What needs to be done:
Copy out only the lines between the one holding "pose: elev=149.6 azim=193.4" and the one holding "Dot at: (183, 241)", inclusive, swapping "dist" for "distance" throughout and changing nothing else.

····················

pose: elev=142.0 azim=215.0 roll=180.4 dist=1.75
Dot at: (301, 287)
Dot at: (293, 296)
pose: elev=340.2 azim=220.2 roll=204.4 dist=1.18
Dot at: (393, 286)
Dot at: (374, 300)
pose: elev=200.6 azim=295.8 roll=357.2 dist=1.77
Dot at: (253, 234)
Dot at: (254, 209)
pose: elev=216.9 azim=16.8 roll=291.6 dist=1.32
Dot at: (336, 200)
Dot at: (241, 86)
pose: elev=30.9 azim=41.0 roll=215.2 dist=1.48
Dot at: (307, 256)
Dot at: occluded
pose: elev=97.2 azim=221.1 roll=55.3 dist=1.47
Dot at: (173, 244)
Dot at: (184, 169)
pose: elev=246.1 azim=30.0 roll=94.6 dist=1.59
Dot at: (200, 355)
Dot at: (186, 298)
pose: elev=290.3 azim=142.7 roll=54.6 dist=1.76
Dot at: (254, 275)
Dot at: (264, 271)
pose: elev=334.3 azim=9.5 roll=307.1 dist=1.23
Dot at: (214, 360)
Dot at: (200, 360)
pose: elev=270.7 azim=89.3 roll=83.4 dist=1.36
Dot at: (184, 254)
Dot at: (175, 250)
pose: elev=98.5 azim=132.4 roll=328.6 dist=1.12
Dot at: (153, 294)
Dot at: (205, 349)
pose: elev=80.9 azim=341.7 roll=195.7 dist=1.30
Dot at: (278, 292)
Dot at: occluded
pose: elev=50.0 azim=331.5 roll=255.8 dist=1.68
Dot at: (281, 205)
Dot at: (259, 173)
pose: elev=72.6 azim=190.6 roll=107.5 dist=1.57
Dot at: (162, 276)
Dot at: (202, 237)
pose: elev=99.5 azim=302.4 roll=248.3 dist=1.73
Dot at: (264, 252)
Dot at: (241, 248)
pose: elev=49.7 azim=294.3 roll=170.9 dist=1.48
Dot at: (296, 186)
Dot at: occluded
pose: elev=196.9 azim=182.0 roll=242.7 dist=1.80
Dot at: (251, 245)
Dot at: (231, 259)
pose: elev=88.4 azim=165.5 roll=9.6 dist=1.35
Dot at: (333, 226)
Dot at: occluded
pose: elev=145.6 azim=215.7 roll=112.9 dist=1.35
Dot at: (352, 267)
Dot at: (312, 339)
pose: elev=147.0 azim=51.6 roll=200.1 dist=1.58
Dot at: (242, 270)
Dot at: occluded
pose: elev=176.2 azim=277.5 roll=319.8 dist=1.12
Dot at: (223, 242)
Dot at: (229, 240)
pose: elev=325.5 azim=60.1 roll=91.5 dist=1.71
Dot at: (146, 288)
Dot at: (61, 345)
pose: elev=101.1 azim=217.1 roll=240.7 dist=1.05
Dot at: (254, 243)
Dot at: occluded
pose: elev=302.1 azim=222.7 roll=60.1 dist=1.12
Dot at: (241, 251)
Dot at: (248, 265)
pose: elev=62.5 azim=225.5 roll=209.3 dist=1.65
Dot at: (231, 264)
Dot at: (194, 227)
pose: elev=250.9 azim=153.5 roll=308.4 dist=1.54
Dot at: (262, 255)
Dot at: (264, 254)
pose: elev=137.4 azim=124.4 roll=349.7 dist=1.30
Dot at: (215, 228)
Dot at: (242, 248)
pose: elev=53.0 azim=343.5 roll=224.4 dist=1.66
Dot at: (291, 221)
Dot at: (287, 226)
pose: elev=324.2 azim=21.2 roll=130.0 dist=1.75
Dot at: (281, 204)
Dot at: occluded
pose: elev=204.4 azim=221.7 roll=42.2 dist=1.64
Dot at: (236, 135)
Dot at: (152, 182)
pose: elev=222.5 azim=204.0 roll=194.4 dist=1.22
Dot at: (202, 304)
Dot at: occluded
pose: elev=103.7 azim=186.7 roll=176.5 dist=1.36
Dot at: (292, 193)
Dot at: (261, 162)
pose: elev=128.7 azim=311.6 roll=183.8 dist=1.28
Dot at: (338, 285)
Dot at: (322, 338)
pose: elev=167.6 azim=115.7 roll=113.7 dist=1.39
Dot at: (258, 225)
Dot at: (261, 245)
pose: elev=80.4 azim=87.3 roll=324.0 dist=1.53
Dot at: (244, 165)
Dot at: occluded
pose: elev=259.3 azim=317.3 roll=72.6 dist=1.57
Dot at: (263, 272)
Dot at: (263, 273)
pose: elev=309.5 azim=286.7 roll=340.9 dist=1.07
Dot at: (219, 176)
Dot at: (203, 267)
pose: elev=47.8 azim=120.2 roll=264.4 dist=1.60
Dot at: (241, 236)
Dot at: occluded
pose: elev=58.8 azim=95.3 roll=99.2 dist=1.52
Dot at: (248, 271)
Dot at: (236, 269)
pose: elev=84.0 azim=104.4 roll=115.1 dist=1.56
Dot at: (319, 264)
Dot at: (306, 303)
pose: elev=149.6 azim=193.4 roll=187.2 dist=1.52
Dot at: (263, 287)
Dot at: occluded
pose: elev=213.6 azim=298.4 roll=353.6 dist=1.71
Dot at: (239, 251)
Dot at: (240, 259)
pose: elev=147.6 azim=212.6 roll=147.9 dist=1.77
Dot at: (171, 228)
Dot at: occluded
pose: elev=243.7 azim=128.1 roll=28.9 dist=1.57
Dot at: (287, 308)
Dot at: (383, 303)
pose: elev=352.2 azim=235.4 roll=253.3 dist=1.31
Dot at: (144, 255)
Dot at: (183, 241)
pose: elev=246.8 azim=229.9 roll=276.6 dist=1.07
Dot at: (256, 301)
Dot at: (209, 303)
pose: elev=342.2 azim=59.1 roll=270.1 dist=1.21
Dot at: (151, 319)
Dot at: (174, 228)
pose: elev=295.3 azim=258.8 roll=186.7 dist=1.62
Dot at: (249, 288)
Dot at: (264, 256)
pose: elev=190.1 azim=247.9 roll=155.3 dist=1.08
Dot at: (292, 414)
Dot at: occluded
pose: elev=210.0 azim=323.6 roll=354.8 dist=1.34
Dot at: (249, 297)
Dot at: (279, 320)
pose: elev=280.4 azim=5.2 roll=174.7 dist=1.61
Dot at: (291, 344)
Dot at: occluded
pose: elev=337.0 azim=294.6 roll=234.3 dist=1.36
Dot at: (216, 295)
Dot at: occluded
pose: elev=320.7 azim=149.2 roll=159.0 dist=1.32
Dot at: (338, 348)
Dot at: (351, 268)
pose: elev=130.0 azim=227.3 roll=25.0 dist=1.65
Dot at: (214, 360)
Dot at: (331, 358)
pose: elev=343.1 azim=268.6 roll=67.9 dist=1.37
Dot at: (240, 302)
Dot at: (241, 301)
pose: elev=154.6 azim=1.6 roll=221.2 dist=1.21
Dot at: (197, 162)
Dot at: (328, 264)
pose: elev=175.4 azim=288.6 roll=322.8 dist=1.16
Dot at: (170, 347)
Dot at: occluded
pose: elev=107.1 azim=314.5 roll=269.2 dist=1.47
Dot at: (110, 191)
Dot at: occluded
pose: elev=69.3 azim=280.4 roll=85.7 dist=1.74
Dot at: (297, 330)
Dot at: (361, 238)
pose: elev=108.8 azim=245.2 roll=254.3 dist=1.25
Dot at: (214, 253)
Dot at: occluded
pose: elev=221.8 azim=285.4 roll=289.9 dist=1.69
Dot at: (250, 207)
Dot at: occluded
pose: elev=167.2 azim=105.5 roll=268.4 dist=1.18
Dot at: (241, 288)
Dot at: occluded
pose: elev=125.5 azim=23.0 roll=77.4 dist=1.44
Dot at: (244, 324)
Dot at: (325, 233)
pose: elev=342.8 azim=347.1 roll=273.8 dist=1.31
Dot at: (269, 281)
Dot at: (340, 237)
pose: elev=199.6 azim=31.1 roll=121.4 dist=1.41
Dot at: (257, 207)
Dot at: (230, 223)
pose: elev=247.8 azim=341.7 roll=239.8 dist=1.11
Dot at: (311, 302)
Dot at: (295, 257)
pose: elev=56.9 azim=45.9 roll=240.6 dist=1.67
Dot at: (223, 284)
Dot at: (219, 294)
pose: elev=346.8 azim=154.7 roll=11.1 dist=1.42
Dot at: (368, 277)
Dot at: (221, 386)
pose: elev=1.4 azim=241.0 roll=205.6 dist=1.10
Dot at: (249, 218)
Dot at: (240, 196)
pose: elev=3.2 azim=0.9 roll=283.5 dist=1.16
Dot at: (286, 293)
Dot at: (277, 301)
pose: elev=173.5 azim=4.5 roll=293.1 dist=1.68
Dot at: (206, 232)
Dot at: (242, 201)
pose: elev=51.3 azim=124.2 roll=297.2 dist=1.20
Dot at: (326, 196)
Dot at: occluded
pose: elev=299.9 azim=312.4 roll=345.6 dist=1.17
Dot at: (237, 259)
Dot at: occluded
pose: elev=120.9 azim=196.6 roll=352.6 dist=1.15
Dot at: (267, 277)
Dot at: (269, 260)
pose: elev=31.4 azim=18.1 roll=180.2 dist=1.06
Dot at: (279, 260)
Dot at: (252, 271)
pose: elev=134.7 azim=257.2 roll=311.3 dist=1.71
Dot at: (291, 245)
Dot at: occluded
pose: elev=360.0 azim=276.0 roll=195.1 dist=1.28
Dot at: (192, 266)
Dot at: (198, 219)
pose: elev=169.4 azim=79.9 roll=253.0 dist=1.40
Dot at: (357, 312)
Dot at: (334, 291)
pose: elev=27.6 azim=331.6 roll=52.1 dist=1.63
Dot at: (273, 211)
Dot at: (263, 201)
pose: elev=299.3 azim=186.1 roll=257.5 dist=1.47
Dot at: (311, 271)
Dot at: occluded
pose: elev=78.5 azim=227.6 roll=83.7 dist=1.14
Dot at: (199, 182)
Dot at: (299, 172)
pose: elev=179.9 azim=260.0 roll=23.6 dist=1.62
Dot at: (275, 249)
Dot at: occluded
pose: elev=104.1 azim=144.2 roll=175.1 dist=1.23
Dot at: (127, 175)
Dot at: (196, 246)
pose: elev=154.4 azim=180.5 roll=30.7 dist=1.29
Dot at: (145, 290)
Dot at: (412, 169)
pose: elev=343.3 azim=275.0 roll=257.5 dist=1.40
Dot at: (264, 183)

····················

Output:
pose: elev=149.6 azim=193.4 roll=187.2 distance=1.52
Dot at: (263, 287)
Dot at: occluded
pose: elev=213.6 azim=298.4 roll=353.6 distance=1.71
Dot at: (239, 251)
Dot at: (240, 259)
pose: elev=147.6 azim=212.6 roll=147.9 distance=1.77
Dot at: (171, 228)
Dot at: occluded
pose: elev=243.7 azim=128.1 roll=28.9 distance=1.57
Dot at: (287, 308)
Dot at: (383, 303)
pose: elev=352.2 azim=235.4 roll=253.3 distance=1.31
Dot at: (144, 255)
Dot at: (183, 241)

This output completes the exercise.